EXTRAIT À EXAMINER =
┌──

Aimé Boji au Nord-Kivu : le protocole prime sur les problèmes de la communauté (Analyse)
La visite du président de l’Assemblée nationale au Nord-Kivu continue de susciter des réactions au sein de la classe intellectuelle et politique. Entre meetings express et oublis sélectifs, l’analyste Edgar Katembo Mateso dresse un bilan sans concession d’une mission qu’il juge « déconnectée » des véritables plaies de la région.
Alors que le speaker de la Chambre basse, Aimé Boji Sangara, est en train de boucler sa tournée au Nord-Kivu, l’heure est à l’autopsie politique. Venu apporter la « compassion » du Chef de l’État, le patron du Palais du Peuple a traversé Beni, Butembo et Lubero. Pour l’analyste politique Edgar Katembo Mateso, le format des échanges a tué le fond du message. Dans une région où chaque citoyen porte une part du drame national, le protocole a préféré la vitesse à l’écoute.
« Ça ne m’a pas beaucoup intéressé. Nous avons l’expérience du passé : une autorité arrive épuisée, le protocole presse les interlocuteurs et le temps de parole est réduit à néant », déplore-t-il.
Selon lui, « transformer une mission de compassion en une série de meetings populaires est une erreur stratégique. À Beni comme à Butembo, de nombreux leaders sociaux, porteurs de solutions et de colères légitimes, ont été maintenus au rang de simples spectateurs, faute d’audiences de fond ».
L’autre point noir relevé par Edgar Mateso est la géographie de la visite. Si le recueillement au mausolée de l’Abbé Malumalu est salué, l’absence du président de l’Assemblée nationale auprès des « stigmates vivants » de la guerre choque.
« Je venais d’évoquer les structures qui hébergent les blessés de guerre, les rescapés, les hôpitaux où on héberge les détenus de Kakwangura, les centres de santé qui ont été incendiés… Ici on a aussi connu les victimes de la lutte anti-Monusco. Il aurait dû visiter ne serait-ce que l’endroit où ils reposent de la même manière que pour le mausolée de l’abbé Malumalu. Mais on devait le trainer, on l’amène vers les opérateurs économiques, vers les professeurs d’universités; bien qu’il faut mentionner que ce n’est pas mauvais… », lâche-t-il.
Le diagnostic final de Mateso est inquiétant puisque à l’en croire, Aimé Boji Sangara aurait été « encerclé » par un entourage soucieux de lisser la réalité. En évitant les sites de la détresse réelle, le deuxième personnage de l’État risque de ramener à Kinshasa un rapport « aseptisé », loin du calvaire quotidien des populations de l’Est. En attendant, notre interlocuteur attend voir d’autres acteurs politiques clés de la République initier les missions du genre et toucher les vrais problèmes de la communauté.

└──

CONSIGNES DE L'EXERCICE =
Répondez à ces questions sur l'extrait consacré à la visite d'Aimé Boji au Nord-Kivu :
1. Quelles localités le président de l'Assemblée nationale a-t-il traversées ?
2. Quel lieu de recueillement visité par Aimé Boji Sangara est salué ?
3. Selon Edgar Katembo Mateso, vers quels groupes l'a-t-on amené ?
Le matériel présenté ensuite n'a aucun lien avec l'extrait.

Enregistrements de données
┌──

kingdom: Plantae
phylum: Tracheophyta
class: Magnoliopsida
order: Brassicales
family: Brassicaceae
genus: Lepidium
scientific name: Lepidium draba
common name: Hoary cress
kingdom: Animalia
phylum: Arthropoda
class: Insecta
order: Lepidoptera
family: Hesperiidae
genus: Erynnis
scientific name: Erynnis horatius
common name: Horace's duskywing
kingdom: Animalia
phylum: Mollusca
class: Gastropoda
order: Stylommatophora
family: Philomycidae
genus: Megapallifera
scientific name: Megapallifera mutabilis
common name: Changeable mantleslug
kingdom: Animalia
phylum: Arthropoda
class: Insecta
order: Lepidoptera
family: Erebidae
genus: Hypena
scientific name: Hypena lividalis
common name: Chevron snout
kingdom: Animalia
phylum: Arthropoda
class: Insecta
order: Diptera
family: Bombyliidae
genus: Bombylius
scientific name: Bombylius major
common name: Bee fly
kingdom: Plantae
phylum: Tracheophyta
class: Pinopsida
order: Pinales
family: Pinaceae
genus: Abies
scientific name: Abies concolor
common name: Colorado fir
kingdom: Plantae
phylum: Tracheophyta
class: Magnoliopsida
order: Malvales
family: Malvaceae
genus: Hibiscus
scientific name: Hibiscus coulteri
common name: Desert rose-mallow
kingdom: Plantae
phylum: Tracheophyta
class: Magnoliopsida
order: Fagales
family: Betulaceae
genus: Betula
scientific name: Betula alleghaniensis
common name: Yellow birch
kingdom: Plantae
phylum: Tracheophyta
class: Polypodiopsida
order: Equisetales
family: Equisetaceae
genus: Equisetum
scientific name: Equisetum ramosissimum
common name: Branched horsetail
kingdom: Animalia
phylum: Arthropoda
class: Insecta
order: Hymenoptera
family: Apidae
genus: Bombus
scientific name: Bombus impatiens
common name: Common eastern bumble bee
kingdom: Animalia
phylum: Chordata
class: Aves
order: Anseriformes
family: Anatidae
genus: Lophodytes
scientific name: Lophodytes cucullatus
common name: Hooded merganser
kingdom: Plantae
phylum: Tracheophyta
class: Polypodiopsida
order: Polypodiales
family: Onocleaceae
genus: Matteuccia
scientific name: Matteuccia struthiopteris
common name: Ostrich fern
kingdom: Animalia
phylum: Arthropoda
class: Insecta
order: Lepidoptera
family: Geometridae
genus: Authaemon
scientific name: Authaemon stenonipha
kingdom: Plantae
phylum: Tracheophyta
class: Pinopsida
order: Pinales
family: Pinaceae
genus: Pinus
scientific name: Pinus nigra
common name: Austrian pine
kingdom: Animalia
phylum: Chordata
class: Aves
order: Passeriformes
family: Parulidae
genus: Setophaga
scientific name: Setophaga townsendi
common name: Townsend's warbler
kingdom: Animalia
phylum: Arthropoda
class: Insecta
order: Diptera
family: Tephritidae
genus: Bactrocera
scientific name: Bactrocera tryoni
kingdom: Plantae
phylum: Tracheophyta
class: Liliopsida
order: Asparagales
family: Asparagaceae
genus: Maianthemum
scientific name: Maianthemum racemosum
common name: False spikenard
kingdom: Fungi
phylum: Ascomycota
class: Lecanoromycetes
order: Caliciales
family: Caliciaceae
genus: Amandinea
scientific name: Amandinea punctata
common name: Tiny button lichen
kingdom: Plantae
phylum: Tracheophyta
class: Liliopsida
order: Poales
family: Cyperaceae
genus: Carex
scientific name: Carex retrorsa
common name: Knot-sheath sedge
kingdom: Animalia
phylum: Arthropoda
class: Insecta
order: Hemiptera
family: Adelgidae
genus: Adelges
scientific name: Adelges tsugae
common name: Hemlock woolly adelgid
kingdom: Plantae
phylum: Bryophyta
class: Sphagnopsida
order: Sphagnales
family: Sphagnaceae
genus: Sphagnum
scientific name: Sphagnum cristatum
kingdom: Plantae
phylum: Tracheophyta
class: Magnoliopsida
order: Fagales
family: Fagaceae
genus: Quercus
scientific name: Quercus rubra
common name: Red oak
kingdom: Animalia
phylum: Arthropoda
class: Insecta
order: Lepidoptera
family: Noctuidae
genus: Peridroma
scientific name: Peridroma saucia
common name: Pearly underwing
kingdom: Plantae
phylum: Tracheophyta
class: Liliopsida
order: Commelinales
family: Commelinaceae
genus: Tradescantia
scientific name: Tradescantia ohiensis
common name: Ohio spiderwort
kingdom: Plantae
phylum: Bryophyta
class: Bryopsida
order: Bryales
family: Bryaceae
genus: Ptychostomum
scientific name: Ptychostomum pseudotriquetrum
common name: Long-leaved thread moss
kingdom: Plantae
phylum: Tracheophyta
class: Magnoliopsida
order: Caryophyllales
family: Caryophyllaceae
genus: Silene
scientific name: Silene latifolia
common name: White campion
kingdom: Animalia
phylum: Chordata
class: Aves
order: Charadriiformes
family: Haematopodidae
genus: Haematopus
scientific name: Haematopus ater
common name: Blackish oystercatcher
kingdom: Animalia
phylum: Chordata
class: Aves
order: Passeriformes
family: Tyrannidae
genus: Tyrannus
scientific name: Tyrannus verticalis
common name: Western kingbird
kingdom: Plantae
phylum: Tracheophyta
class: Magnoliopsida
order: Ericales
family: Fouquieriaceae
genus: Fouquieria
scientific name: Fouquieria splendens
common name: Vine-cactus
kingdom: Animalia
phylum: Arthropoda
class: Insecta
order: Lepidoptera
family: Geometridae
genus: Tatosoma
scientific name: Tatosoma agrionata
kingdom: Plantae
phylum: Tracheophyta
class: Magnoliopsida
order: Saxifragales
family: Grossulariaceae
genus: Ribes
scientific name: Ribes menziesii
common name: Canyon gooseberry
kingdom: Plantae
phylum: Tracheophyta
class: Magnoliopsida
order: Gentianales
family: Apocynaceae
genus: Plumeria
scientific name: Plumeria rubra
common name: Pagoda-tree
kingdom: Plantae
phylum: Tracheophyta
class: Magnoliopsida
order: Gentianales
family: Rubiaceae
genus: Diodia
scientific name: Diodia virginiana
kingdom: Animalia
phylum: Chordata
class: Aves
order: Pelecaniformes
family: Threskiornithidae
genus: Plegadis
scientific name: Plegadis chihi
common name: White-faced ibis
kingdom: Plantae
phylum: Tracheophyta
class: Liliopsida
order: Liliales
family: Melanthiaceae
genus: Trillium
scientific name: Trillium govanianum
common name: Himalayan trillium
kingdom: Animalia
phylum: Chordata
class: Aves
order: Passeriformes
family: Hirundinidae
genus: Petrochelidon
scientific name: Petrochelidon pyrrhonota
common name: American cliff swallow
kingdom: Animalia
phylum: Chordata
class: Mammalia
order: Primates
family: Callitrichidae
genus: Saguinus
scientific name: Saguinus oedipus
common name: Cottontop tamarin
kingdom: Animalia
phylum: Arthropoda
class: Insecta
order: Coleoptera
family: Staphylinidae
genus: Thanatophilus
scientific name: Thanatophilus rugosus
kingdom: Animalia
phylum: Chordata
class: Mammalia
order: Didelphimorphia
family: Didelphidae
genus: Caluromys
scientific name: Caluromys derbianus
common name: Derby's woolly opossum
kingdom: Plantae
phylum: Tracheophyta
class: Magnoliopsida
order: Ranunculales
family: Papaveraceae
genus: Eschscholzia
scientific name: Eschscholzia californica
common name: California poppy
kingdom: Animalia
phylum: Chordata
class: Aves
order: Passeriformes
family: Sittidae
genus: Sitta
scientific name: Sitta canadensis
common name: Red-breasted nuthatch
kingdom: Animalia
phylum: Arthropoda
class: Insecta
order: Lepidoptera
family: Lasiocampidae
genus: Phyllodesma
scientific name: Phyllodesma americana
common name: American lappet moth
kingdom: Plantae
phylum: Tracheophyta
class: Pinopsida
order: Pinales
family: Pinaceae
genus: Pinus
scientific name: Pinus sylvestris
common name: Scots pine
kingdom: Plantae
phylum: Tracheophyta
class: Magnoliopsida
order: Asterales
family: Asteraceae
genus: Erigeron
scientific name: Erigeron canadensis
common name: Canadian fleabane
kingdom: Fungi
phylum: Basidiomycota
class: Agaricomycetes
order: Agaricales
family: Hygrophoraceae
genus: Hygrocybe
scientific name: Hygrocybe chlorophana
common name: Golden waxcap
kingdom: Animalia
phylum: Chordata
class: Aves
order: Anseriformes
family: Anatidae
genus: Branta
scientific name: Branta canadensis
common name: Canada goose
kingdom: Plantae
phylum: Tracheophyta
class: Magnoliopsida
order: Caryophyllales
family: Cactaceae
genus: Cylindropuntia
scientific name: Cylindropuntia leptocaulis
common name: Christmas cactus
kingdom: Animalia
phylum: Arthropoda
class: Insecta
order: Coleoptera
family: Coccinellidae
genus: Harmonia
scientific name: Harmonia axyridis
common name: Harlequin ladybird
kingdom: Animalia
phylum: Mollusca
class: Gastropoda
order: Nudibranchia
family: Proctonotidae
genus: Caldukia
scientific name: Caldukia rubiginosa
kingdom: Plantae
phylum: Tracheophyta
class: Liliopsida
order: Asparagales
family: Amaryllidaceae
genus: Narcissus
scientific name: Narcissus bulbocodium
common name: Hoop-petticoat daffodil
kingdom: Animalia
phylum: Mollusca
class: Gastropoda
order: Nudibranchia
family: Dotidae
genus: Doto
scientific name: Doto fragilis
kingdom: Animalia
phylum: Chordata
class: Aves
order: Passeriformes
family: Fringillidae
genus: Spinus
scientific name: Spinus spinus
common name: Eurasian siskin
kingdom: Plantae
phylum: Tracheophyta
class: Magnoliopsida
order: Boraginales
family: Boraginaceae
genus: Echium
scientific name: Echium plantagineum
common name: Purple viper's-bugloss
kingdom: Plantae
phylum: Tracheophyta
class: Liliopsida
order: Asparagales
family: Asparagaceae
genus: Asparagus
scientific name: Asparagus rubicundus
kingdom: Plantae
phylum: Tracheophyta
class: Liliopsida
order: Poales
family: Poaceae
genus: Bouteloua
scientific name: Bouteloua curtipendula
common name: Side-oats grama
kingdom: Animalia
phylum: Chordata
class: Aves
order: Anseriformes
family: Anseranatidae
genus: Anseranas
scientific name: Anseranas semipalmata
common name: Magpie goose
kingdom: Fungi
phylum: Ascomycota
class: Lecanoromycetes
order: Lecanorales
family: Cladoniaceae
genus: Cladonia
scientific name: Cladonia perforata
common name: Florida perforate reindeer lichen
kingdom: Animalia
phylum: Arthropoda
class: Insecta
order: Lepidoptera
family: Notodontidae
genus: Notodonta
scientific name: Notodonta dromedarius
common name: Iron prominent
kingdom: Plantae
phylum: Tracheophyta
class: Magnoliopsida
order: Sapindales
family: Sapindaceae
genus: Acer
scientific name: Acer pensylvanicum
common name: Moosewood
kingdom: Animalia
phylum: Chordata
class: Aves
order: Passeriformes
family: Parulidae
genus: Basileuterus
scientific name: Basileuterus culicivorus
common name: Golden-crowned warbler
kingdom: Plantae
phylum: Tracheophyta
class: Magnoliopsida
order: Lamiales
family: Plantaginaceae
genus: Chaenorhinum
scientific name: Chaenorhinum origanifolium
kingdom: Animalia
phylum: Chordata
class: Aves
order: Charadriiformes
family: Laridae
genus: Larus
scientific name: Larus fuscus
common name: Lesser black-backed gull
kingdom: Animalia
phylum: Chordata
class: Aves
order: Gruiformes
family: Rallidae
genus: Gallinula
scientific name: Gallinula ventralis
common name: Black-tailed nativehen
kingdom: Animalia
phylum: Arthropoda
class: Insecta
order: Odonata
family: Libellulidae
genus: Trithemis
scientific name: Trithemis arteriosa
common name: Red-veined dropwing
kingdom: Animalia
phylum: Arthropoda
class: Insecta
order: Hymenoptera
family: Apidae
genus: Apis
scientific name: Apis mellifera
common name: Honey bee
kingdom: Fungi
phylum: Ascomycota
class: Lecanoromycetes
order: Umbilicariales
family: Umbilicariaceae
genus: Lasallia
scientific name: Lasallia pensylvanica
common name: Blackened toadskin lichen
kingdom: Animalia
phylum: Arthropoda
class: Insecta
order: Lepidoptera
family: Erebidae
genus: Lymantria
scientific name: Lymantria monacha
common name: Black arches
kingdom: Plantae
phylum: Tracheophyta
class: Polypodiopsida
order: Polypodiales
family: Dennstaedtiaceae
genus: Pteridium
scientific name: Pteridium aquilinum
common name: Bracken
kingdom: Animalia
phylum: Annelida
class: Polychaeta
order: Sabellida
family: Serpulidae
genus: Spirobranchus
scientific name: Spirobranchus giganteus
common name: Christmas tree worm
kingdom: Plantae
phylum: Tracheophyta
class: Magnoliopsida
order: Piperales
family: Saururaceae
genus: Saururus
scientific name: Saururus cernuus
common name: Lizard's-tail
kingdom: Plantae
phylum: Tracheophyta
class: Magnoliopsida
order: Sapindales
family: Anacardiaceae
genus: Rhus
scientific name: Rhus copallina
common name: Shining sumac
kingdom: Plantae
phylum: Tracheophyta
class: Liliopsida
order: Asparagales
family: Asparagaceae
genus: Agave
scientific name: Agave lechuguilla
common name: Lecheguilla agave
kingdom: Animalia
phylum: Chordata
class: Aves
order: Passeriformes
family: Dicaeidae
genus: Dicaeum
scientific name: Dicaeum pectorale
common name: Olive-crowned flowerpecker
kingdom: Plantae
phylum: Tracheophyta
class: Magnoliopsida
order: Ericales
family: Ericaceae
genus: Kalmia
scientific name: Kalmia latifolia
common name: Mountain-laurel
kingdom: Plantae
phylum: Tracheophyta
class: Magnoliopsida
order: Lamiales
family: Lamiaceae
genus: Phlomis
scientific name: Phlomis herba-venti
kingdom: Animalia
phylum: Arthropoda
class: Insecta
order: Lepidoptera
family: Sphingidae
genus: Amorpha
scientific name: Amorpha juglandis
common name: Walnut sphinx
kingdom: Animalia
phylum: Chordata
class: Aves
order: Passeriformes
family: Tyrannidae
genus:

└──

RÉPONSE RÉDIGÉE =
1. Il a traversé Beni, Butembo et Lubero.
2. Le recueillement au mausolée de l'Abbé Malumalu est salué.
3. On l'a amené vers les opérateurs économiques et vers les professeurs d'universités.